Wednesday, September 8th
If I'd waited a day before posting yesterday, I'd have had the news I was looking for: the Log Cabin Republicans have decided that they cannot endorse the President. Not endorsing Bush however is not an endorsement of Kerry. I wonder who Patrick Guerriero will be voting for.
Tuesday, September 7th
Proving that there are indeed gay people everywhere is the group Log Cabin Republicans, gay men and lesbians whose admiration for the likes of Ronald Reagan persuades them to set aside their distaste for things such as the proposed Federal Marriage Amendment because they believe that core Republican values are more important than any single issue. However, I read that even they are uncomfortable about endorsing President Bush (not that they're about to endorse Kerry instead). As far as I can tell as of today, they haven't made their decision.

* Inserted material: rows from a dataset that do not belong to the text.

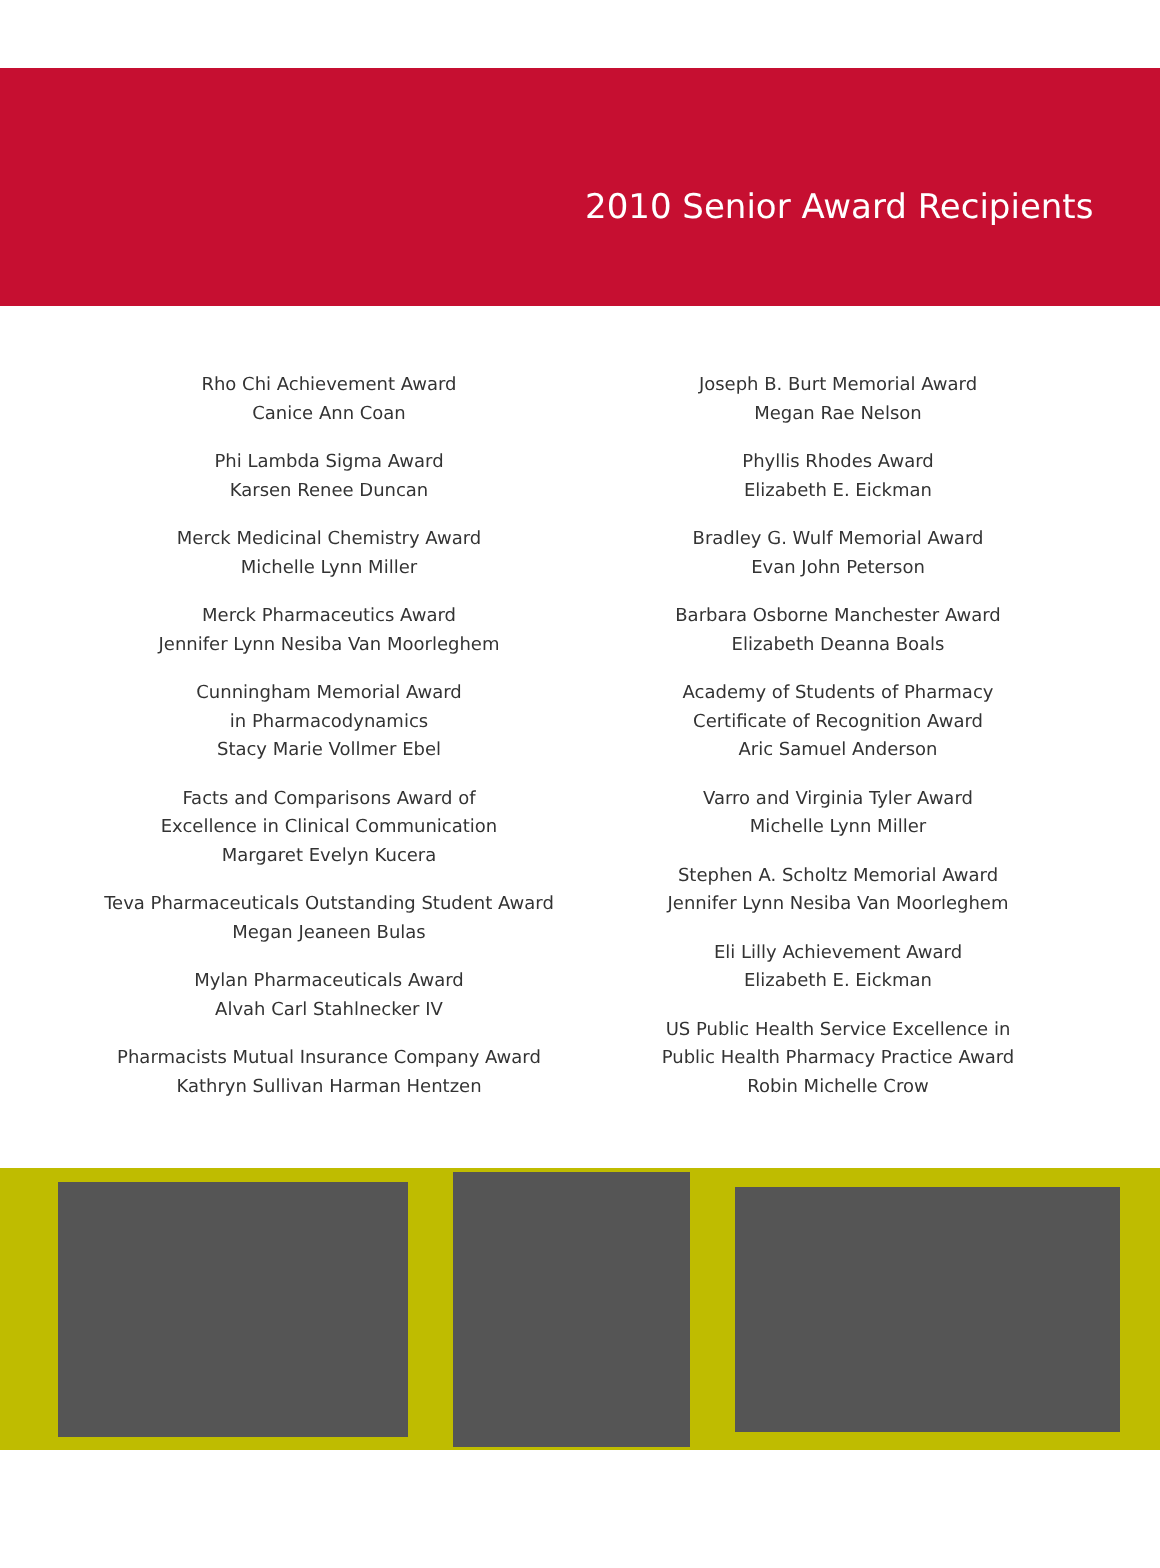2010 Senior Award Recipients
Rho Chi Achievement Award
Canice Ann Coan
Phi Lambda Sigma Award
Karsen Renee Duncan
Merck Medicinal Chemistry Award
Michelle Lynn Miller
Merck Pharmaceutics Award
Jennifer Lynn Nesiba Van Moorleghem
Cunningham Memorial Award
in Pharmacodynamics
Stacy Marie Vollmer Ebel
Facts and Comparisons Award of
Excellence in Clinical Communication
Margaret Evelyn Kucera
Teva Pharmaceuticals Outstanding Student Award
Megan Jeaneen Bulas
Mylan Pharmaceuticals Award
Alvah Carl Stahlnecker IV
Pharmacists Mutual Insurance Company Award
Kathryn Sullivan Harman Hentzen
Joseph B. Burt Memorial Award
Megan Rae Nelson
Phyllis Rhodes Award
Elizabeth E. Eickman
Bradley G. Wulf Memorial Award
Evan John Peterson
Barbara Osborne Manchester Award
Elizabeth Deanna Boals
Academy of Students of Pharmacy
Certificate of Recognition Award
Aric Samuel Anderson
Varro and Virginia Tyler Award
Michelle Lynn Miller
Stephen A. Scholtz Memorial Award
Jennifer Lynn Nesiba Van Moorleghem
Eli Lilly Achievement Award
Elizabeth E. Eickman
US Public Health Service Excellence in
Public Health Pharmacy Practice Award
Robin Michelle Crow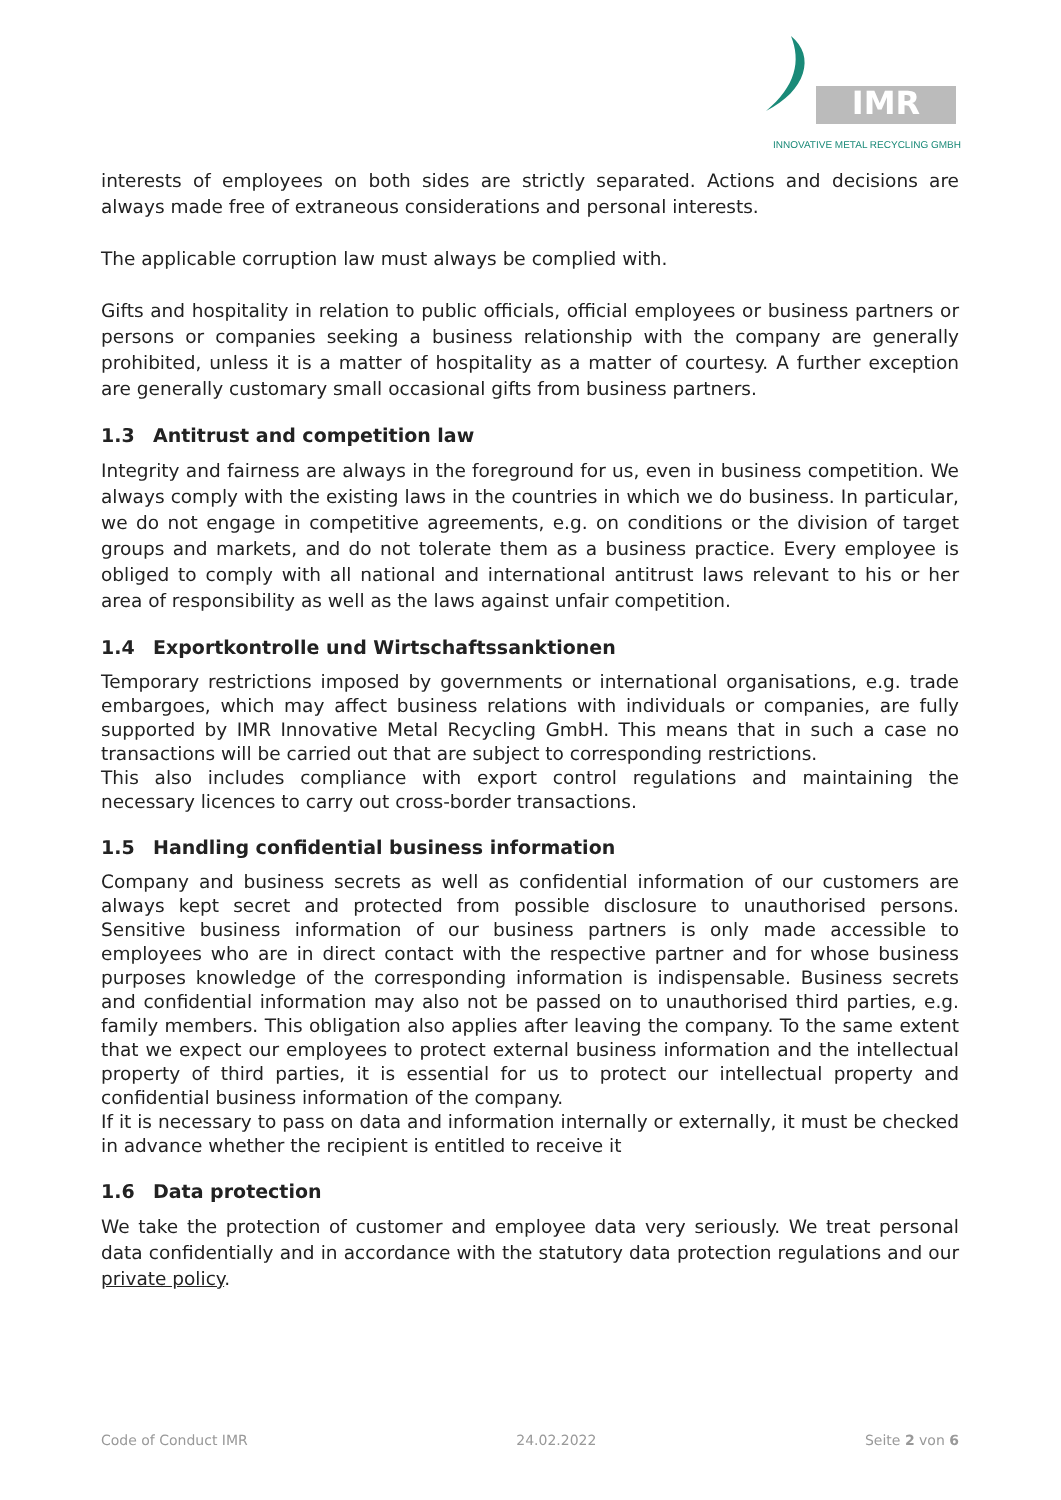IMR
INNOVATIVE METAL RECYCLING GMBH
interests of employees on both sides are strictly separated. Actions and decisions are always made free of extraneous considerations and personal interests.
The applicable corruption law must always be complied with.
Gifts and hospitality in relation to public officials, official employees or business partners or persons or companies seeking a business relationship with the company are generally prohibited, unless it is a matter of hospitality as a matter of courtesy. A further exception are generally customary small occasional gifts from business partners.
1.3 Antitrust and competition law
Integrity and fairness are always in the foreground for us, even in business competition. We always comply with the existing laws in the countries in which we do business. In particular, we do not engage in competitive agreements, e.g. on conditions or the division of target groups and markets, and do not tolerate them as a business practice. Every employee is obliged to comply with all national and international antitrust laws relevant to his or her area of responsibility as well as the laws against unfair competition.
1.4 Exportkontrolle und Wirtschaftssanktionen
Temporary restrictions imposed by governments or international organisations, e.g. trade embargoes, which may affect business relations with individuals or companies, are fully supported by IMR Innovative Metal Recycling GmbH. This means that in such a case no transactions will be carried out that are subject to corresponding restrictions.
This also includes compliance with export control regulations and maintaining the necessary licences to carry out cross-border transactions.
1.5 Handling confidential business information
Company and business secrets as well as confidential information of our customers are always kept secret and protected from possible disclosure to unauthorised persons. Sensitive business information of our business partners is only made accessible to employees who are in direct contact with the respective partner and for whose business purposes knowledge of the corresponding information is indispensable. Business secrets and confidential information may also not be passed on to unauthorised third parties, e.g. family members. This obligation also applies after leaving the company. To the same extent that we expect our employees to protect external business information and the intellectual property of third parties, it is essential for us to protect our intellectual property and confidential business information of the company.
If it is necessary to pass on data and information internally or externally, it must be checked in advance whether the recipient is entitled to receive it
1.6 Data protection
We take the protection of customer and employee data very seriously. We treat personal data confidentially and in accordance with the statutory data protection regulations and our private policy.
Code of Conduct IMR 24.02.2022 Seite 2 von 6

Do Log Cabin Republicans think that Bush worries about not getting their endorsement? Perhaps it's more likely that he worries about actually getting it. In an article released today Bob Knight, from the Culture and Family Institute, writes that "LCR is just part of the radical, leftist crusade to transform America into Sextopia" and that "It's time for the Republican Party to realize its mistake in giving Log Cabin any official recognition." It seems to me that if those dirty left wing cocksuckers fine young gay Republicans do actually endorse Bush, the president will have to decline their endorsement to save face with a more important wing of his party.

I can appreciate that Log Cabin Republicans "work within the[ir] party for change." I just wonder if they appreciate that their voting for Bush will likely result in laws and Supreme Court justices who meet the approval of Bob Knight and Concerned Women for America.